INSKEEP: The economist Tyler Cowen was on our program the other day. He'd written a book about income inequality. And he argued, based on his analysis, that it's really inevitable, it's going to get worse, and the thing for public officials to do is to adapt to it rather than try to change it.
OBAMA: Well, I don't accept that. America is always been at its best when everybody who's willing to work hard has a chance to succeed. There is no doubt that these trends are powerful and they're global. I mean, we're seeing the same trends in Scandinavian countries that historically were - prided themselves on great equality. We've seen it magnified in less developed countries and emerging markets. So these are global trends that we're going to have to fight against.
Inskeep aired one snippet on Monday night's All Things Considered, in which Obama refused to negotiate: "I shouldn't have to offer anything. They're not doing me a favor by paying for things that they have already approved for the government to do. That's part of their basic function of government. That's not doing me a favor."
Reviewing the interview on the public-radio show “Here and Now,” Inskeep described negative reactions and positive (no doubt NPR listener) reactions:
INSKEEP: There's been a really remarkable reaction, a polarization of reactions that I've seen to that remark as it spread through the Internet and others ways over the last 24 hours. People who oppose the president's position have heard him say I shouldn't have to offer anything and have basically responded on Twitter and other places: What a jerk.
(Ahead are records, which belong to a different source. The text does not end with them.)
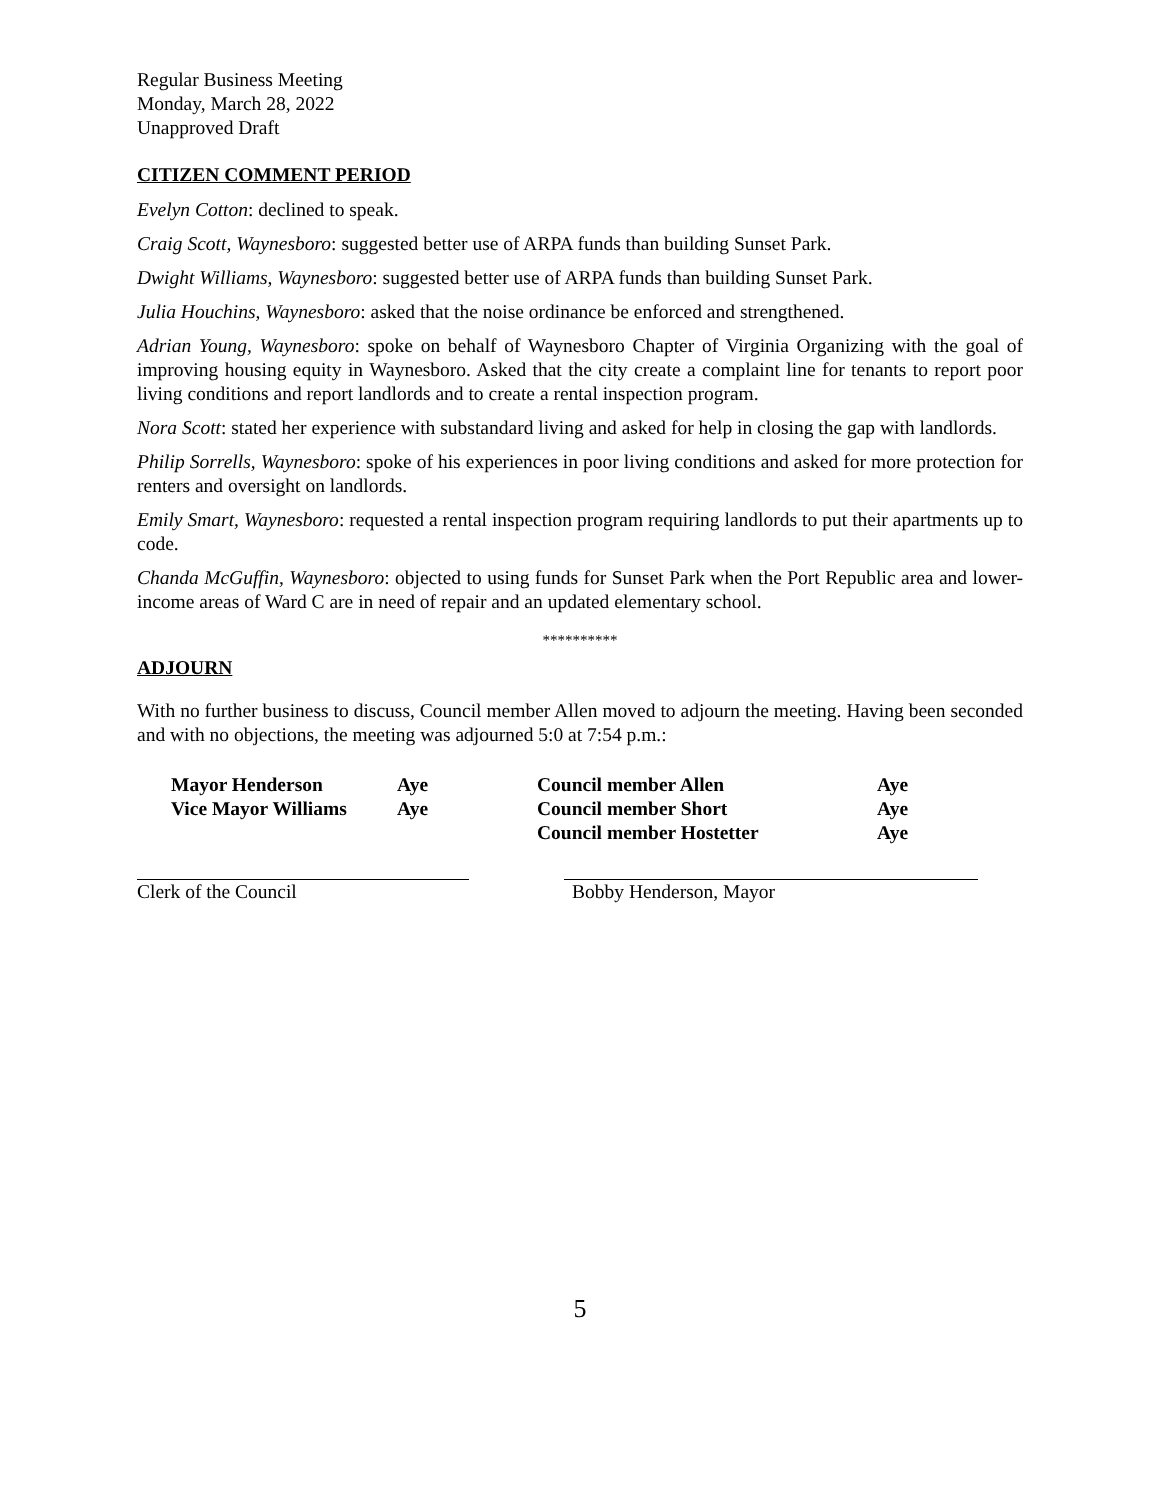Regular Business Meeting
Monday, March 28, 2022
Unapproved Draft
CITIZEN COMMENT PERIOD
Evelyn Cotton: declined to speak.
Craig Scott, Waynesboro: suggested better use of ARPA funds than building Sunset Park.
Dwight Williams, Waynesboro: suggested better use of ARPA funds than building Sunset Park.
Julia Houchins, Waynesboro: asked that the noise ordinance be enforced and strengthened.
Adrian Young, Waynesboro: spoke on behalf of Waynesboro Chapter of Virginia Organizing with the goal of improving housing equity in Waynesboro. Asked that the city create a complaint line for tenants to report poor living conditions and report landlords and to create a rental inspection program.
Nora Scott: stated her experience with substandard living and asked for help in closing the gap with landlords.
Philip Sorrells, Waynesboro: spoke of his experiences in poor living conditions and asked for more protection for renters and oversight on landlords.
Emily Smart, Waynesboro: requested a rental inspection program requiring landlords to put their apartments up to code.
Chanda McGuffin, Waynesboro: objected to using funds for Sunset Park when the Port Republic area and lower-income areas of Ward C are in need of repair and an updated elementary school.
**********
ADJOURN
With no further business to discuss, Council member Allen moved to adjourn the meeting. Having been seconded and with no objections, the meeting was adjourned 5:0 at 7:54 p.m.:
| Mayor Henderson | Aye | Council member Allen | Aye |
| Vice Mayor Williams | Aye | Council member Short | Aye |
| | | Council member Hostetter | Aye |
Clerk of the Council Bobby Henderson, Mayor
5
And people who support the president have been saying things more like right on, way to go, you're being strong. What the president is arguing, though, is - at least what he says, is that he wants to defend the integrity of the office, that it is simply unfair to try to have a negotiation where he would give away some major part of his agenda in exchange really for just running the government for 45 days.
The Republicans are not offering very much, let's be frank about that, and so the president is arguing he should not have to offer very much.
Conservatives can witness this and think: It's too bad there's not a shutdown of NPR and PBS. Especially during a shutdown.